The rest of the week went much the same clinic after school then practice or a game and by Friday Brett and Stephanie completely understood Emmy’s behavior the previous week. They now understood what Dr. Hatcher had meant by riding the highs and lows. Chemo week was proving to be a low.
They whole week they seemed to be on the move. School, clinic, practice or games. They never got home before 7:00 and every night Emmy headed straight to bed. Then the weekend when the rest of the family just took it easy, Emmy found herself spending a lot of time in bed and the bathroom.
By Monday she felt horrible, but at clinic her numbers really weren’t that bad yet. So they waited for the transfusions. Emmy dragged herself through another week. The games and practices were mediocre and Brett and Stephanie knew that Emmy was paddling upstream.
The next Monday she was unable to hold down anything. Brett and Stephanie were getting nervous and Dr. Hatcher knew they were nearing the time when a decision had to be made about putting in a feeding tube to supplement the nutrition Emmy was not getting. That decision just like the central line would mean the end of the basketball season.
Dr. Hatcher offered her hope when he said he had one more thing to try. He showed Brett how to give Emmy an injection of anti-nausea medication. It was possible that the medication wasn’t working because not enough of it was actually staying in her stomach.
Monday night Emmy was a zombie, in part due to the new medication, and missed practice. Then she missed school on Tuesday and Wednesday and while she returned to school on Thursday coach didn’t let her play or practice all week. Thankfully they’d only had a game on Thursday. She sat on the sideline and watched. Her heart breaking that cancer was finally taking away the most important thing in her life.
The physical and emotional roller coaster of the week took hold of Emmy on Friday night. She’d gone with Stephanie to watch the boy’s home game after their practice and begun to cough a bit. After the game she’d gone to bed and when Brett checked on her he noticed she felt warm.

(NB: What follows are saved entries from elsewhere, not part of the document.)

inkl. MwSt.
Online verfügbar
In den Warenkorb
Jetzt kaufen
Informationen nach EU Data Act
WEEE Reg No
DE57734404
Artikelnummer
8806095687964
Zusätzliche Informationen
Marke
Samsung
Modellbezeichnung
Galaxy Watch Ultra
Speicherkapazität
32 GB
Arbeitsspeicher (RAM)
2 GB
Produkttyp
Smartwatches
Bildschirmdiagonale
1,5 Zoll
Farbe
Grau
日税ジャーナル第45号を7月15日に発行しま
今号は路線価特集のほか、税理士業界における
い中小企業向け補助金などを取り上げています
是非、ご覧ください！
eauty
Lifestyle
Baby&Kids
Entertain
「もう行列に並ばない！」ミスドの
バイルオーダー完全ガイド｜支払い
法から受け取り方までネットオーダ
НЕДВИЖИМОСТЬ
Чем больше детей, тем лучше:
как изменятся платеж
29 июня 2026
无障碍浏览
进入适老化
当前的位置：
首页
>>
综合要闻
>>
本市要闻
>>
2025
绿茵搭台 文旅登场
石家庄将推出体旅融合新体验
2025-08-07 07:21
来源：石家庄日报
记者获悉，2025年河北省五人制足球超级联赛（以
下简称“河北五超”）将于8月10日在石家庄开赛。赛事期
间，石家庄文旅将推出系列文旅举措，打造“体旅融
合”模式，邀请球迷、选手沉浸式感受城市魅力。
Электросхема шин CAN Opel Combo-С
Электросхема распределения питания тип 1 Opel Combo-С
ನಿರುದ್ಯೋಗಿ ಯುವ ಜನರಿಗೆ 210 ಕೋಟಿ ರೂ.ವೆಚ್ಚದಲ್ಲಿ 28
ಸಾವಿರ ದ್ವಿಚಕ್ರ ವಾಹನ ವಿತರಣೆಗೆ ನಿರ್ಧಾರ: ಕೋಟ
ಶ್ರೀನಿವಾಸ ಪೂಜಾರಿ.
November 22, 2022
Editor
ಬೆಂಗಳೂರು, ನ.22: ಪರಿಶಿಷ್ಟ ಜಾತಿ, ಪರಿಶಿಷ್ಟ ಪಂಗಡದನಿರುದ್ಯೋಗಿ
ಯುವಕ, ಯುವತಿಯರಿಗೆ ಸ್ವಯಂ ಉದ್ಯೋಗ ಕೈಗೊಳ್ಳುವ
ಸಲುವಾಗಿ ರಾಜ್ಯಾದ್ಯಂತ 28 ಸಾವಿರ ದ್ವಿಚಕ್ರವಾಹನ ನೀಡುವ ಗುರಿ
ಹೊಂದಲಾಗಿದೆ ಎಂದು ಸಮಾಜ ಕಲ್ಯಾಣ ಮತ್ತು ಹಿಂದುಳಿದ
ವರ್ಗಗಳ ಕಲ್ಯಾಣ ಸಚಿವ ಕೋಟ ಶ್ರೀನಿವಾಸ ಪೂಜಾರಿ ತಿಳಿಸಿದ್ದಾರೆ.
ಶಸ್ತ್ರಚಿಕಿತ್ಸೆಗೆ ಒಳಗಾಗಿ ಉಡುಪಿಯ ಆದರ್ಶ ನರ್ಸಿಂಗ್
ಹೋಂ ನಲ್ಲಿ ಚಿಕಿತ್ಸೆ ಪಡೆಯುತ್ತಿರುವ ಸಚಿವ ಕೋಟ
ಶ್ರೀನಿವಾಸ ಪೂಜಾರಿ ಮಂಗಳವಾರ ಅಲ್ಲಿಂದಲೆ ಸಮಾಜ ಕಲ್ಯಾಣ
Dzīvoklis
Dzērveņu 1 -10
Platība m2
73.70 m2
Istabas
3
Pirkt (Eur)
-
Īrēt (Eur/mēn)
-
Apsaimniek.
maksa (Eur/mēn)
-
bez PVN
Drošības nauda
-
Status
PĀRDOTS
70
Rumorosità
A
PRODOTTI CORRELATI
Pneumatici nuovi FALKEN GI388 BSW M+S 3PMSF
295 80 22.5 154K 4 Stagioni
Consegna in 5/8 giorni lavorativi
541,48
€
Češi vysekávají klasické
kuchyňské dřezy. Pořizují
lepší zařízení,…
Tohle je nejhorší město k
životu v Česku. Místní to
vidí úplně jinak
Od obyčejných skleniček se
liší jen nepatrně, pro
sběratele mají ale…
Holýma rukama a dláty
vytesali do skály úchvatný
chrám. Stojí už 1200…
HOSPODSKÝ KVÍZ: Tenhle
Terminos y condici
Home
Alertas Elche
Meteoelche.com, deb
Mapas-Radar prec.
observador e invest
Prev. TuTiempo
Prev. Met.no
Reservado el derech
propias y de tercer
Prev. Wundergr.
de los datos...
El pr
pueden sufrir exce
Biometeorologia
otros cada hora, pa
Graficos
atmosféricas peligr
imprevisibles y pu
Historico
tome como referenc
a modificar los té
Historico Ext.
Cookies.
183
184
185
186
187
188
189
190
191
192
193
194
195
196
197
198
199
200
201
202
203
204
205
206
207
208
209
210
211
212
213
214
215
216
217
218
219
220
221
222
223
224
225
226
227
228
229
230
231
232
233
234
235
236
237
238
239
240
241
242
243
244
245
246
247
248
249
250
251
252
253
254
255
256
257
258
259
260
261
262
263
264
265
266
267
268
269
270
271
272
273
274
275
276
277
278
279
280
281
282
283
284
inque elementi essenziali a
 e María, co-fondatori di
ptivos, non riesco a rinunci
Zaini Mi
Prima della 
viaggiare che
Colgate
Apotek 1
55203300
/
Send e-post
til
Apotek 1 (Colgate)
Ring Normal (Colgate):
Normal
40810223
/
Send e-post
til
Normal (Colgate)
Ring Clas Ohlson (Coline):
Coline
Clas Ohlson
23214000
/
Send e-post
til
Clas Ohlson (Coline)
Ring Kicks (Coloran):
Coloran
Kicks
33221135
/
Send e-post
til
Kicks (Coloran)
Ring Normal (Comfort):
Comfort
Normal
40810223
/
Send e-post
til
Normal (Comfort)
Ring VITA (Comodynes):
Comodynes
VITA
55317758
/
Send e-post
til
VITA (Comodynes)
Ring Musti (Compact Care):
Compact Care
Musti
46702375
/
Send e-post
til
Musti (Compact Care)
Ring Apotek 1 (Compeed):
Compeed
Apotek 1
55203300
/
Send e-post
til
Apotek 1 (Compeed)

Waking her up they took it. At 101.2 they were nervous and called Dr. Hatcher. It was enough that they should bring her in. Emmy objected immensely, but in the end had no say. She spent 12 hours there while they ran blood work and pumped her full of fluids and another round of red blood cells and platelets. In the end it was just a virus, probably the common cold that felt more to her like the flu. They returned home by noon and she slept the rest of the weekend.
By Monday the cough and congestion were still there, but the fever was gone so Stephanie relented and let her go to school. This was the second recovery week and after the low of last week she needed to make the most of it. Both the team and her schoolwork had suffered last week. She had a big presentation due Friday for science and had barely gotten it started and the team had lost on Thursday to a descent, but not overly impressive team.
After this dose and the issues with side effects Dr. Hatcher had recommended working with a nutritionist. While she’d been there on Monday the lady had gone over some information about the effect food can have on the recovery time and the impact of the side effects. There were several recommendations for Emmy to try, like eating lots more protein since that would aid in energy production. One of the other recommendations was a lot more vitamin c. Oranges and orange juice were something that Emmy had always liked. These things did seem to help. By Friday of that week she was actually feeling better than she had in a while.
They played in a local tournament and Emmy finally played like she had at their tournament a few weeks ago. Who knew some protein shakes and eggs could have that effect.